Back to Redisearch

RediSearch Numeric Tree Tools

sbin/numeric_tree/README.md

99.99.999.2 KB
Original Source

RediSearch Numeric Tree Tools

This directory contains Python scripts for generating, testing, parsing, and visualizing numeric indexes in RediSearch, specifically designed to test iterator performance improvements and analyze tree structures.

Scripts Overview

1. generate_numeric_trees.py

Generates 3 numeric indexes with 2 fields each, using different value insertion orders to test how insertion patterns affect tree structure and iterator performance.

2. benchmark_numeric_tree.py

Benchmarks numeric queries against the generated indexes to evaluate iterator performance across different tree structures.

3. parse_numeric_tree.py

Parses RediSearch numeric tree dump files and converts them to JSON format for analysis.

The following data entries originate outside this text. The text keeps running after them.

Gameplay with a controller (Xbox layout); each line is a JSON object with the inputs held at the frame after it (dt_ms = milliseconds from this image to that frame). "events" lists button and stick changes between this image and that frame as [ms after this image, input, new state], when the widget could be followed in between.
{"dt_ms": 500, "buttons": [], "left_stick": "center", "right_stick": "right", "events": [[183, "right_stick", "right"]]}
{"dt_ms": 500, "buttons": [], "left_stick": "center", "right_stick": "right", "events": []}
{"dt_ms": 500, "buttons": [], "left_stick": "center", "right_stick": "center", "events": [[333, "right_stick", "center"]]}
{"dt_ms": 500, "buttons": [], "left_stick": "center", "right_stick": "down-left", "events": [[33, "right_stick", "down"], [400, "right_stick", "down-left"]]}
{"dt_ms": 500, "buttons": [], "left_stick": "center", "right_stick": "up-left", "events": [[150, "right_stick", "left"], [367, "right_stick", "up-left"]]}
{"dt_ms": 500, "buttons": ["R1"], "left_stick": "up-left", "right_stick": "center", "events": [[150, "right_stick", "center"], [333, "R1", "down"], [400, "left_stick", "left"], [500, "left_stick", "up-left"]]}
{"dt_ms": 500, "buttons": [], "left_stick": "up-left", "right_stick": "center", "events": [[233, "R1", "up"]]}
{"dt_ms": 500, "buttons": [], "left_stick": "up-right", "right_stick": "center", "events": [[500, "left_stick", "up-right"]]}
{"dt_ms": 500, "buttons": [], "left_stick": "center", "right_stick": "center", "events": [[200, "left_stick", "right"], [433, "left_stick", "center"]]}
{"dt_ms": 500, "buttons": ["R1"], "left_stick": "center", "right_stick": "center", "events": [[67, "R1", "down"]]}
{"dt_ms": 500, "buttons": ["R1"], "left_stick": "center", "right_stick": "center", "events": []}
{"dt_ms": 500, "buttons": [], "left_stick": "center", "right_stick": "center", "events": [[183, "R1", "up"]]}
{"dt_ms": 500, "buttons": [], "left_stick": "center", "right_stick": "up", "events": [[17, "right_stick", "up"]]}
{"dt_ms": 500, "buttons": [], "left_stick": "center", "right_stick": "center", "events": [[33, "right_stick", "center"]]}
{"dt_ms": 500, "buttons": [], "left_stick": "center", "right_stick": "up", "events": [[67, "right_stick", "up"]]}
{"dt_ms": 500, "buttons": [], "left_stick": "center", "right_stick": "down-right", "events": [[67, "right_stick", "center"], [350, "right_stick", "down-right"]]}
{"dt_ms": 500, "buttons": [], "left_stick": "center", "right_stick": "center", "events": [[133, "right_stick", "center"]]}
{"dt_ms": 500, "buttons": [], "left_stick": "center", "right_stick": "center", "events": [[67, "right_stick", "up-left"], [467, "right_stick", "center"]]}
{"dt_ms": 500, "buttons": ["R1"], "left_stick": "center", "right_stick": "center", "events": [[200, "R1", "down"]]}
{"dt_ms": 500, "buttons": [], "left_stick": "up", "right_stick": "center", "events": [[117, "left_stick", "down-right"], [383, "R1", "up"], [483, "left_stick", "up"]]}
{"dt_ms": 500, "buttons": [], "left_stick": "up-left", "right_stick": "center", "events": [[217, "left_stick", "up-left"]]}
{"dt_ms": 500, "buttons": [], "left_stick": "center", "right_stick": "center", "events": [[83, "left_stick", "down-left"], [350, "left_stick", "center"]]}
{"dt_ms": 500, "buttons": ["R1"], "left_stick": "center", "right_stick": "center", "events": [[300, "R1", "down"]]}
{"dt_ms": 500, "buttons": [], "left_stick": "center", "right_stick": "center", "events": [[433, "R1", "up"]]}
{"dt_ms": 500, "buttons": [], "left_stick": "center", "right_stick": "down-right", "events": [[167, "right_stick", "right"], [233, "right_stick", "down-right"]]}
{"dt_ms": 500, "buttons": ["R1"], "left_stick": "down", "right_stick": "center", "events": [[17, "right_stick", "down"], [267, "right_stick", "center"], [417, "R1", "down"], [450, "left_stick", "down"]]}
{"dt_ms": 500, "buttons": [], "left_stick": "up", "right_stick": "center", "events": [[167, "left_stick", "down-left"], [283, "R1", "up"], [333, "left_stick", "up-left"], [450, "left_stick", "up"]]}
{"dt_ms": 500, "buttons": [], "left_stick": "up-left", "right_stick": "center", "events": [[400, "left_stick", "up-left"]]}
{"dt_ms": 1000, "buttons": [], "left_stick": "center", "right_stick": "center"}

4. visualize_numeric_tree.py

Creates interactive visualizations of parsed numeric trees using Plotly.

Installation

bash
# Install Python dependencies for all tools
pip install -r requirements.txt

# For visualization tools, also install:
pip install plotly networkx

# Ensure Redis with RediSearch is running (for generation/testing tools)
redis-server --loadmodule /path/to/redisearch.so

Usage Examples

A. Data Generation & Testing (NEW Tools)

Basic Generation

bash
# Generate 3 indexes with different insertion orders (10K base docs, sparse size 100)
./generate_numeric_trees.py --docs-per-index 10000 --sparse-size 100

# Generate with smaller dataset for quick testing
./generate_numeric_trees.py --docs-per-index 1000 --sparse-size 50

# Generate with larger sparse size for more extreme sparsing effect
./generate_numeric_trees.py --docs-per-index 5000 --sparse-size 200

# Clean up existing indexes before creating new ones
./generate_numeric_trees.py --docs-per-index 10000 --sparse-size 100 --cleanup

Testing Performance

bash
# Run benchmark tests on all 3 indexes
./benchmark_numeric_tree.py --iterations 100

# Run benchmark with specific parameters
./benchmark_numeric_tree.py --iterations 50 --range-size 100

# Run benchmark with custom settings
./benchmark_numeric_tree.py --iterations 200

B. Tree Analysis & Visualization (EXISTING Tools)

Parse Tree Dump Files

bash
# Parse a RediSearch numeric tree dump file
./parse_numeric_tree.py dump_numidxtree.txt tree.json

# Fast parsing mode (disable assertions for large files)
./parse_numeric_tree.py dump_numidxtree.txt tree.json --fast

Visualize Parsed Trees

bash
# Create interactive visualization
./visualize_numeric_tree.py tree.json

# Create visualization with custom spacing
./visualize_numeric_tree.py tree.json 3.0

# Show tree information only (no visualization)
./visualize_numeric_tree.py tree.json info

Insertion Order Patterns

The script creates 3 indexes with identical data but different insertion orders:

1. Sequential Index (numeric_idx_sequential)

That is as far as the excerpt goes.